HORÁRIO DE TRABALHO
ALTERAÇÃO PELO EMPREGADOR
HORÁRIO DE TRABALHO — TURNO DIURNO PARA NOTURNO - CARACTERIZAÇÃO
- Recurso
- —
- Tribunal
- TST
Resumo do acórdão
- O "jus variandi" do empregador deve ser perquirido levando-se em conta o disposto no artigo 468 da Consolidação das Leis do Trabalho. - Assim, ao lado da necessidade do serviço, deve se fazer presente a inexistência de prejuízo para o empregado. - A alteração de turno, e não a simples mudança de horário, implica em alteração do contrato de trabalho que pode ser apontada, a um só tempo, como quantitativo e circunstancial. - Extravasa o direito de variar aludido, alcançando interesses particulares do empregado, mormente se este tem o período diurno destinado, em parte, a outra atividade, como acontece comumente. - Assim, forçoso é concluir, aliás com a melhor doutrina - DÉLIO MARANHÃO, que não passa pelo crivo do salutar artigo 468, da Consolidação das Leis do Trabalho o procedimento empresarial. - Provejo o recurso da revista para, reformando o Acórdão regional, concluir pela ilicitude da alteração contratual ocorrida e, por via de conseqüência, deferir o adicional pleiteado, bem como as diferenças correspondentes à ficção legal alusiva aos minutos compreendidos na hora noturna, e reflexos pleiteados.

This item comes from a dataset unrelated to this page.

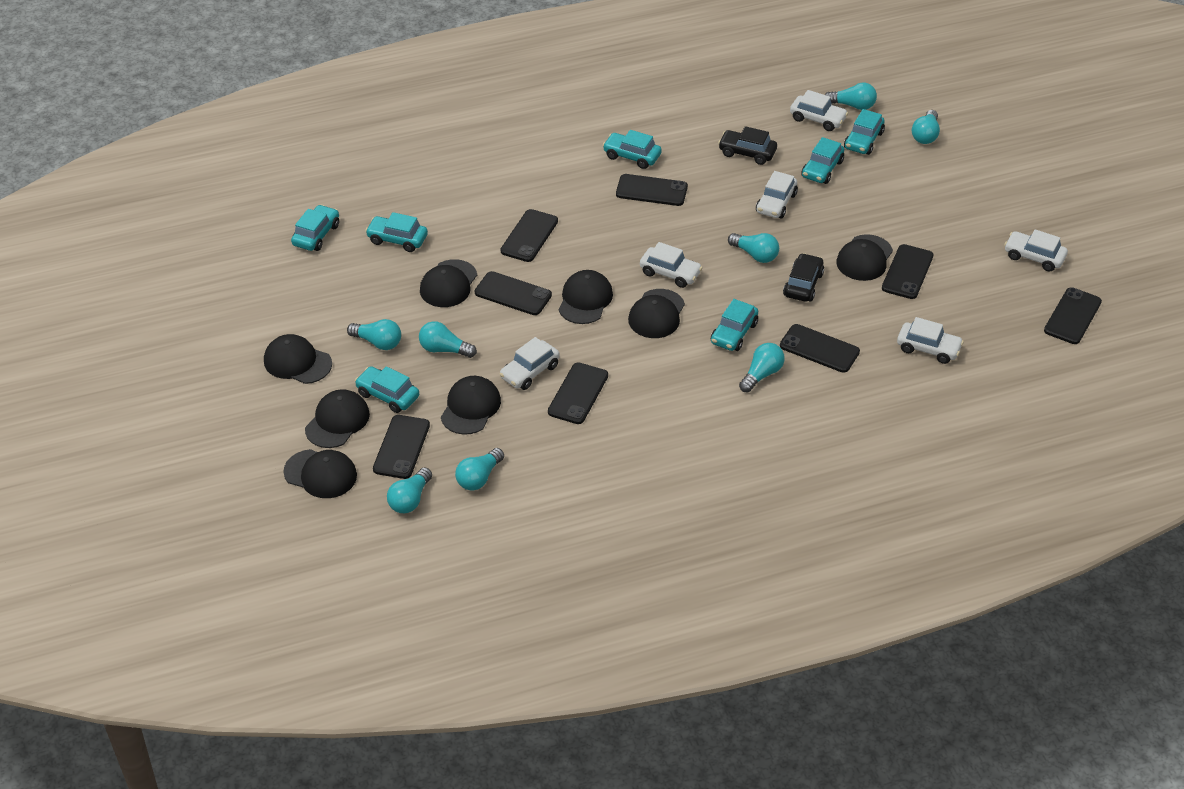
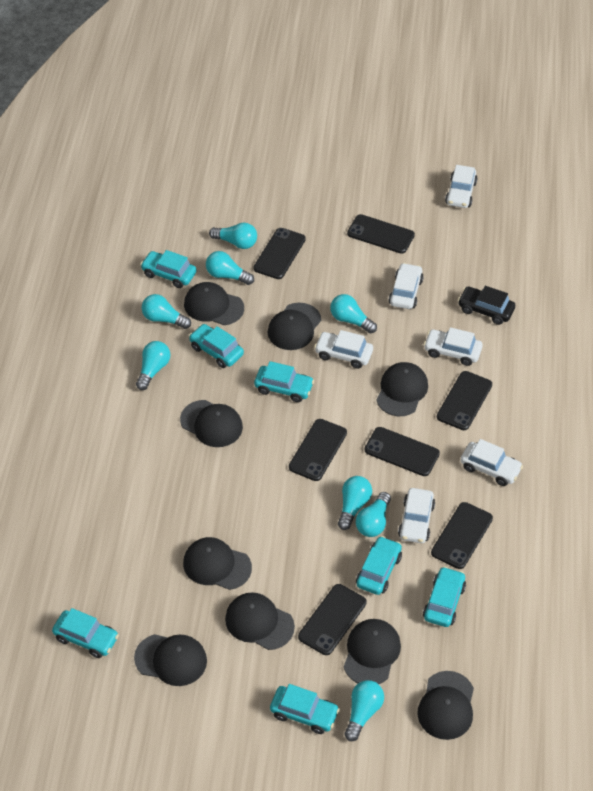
black cap: [264,334,332,384] [283,449,357,498] [305,389,370,448] [420,259,477,307] [441,376,501,435] [559,270,613,324] [628,289,685,338] [837,234,893,281] = 8 -> [134,634,207,686] [180,400,243,447] [183,537,252,590] [184,282,244,325] [225,592,295,650] [268,303,321,350] [344,619,401,684] [376,362,428,416] [417,671,474,740] = 9
black car: [718,126,777,165] [783,253,824,302] = 2 -> [458,286,515,325] = 1
black phone: [373,415,430,479] [475,271,552,315] [500,209,558,262] [548,362,608,424] [616,174,688,206] [780,324,860,373] [882,244,933,299] [1044,287,1102,344] = 8 -> [254,228,306,279] [289,419,347,481] [298,584,366,655] [347,214,415,254] [365,427,440,476] [431,502,493,569] [437,371,492,430] = 7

VENCIDO O MINISTRO ORLANDO LOBATO (RELATOR). Proc. TST-RR- 3.542/86. ac. de 21-11-1986 Arquivo do EMFOR, TST/2.126 EMFOR 470
Ementa
O "jus variandi" patronal não é absoluto. - Há que concorrer a necessidade de serviço e não resultar, do mesmo, prejuízo para o empregado. - É perquirido levando-se em conta o disposto no artigo 468, da Consolidação que, assim, o baliza. - Se de um lado, pequena variação no horário de trabalho é admissível, desde que presente a necessidade aludida e não implique em patente prejuízo para o empregado, de outro, surge como verdade por lei a alteração de turno - do diurno para o noturno.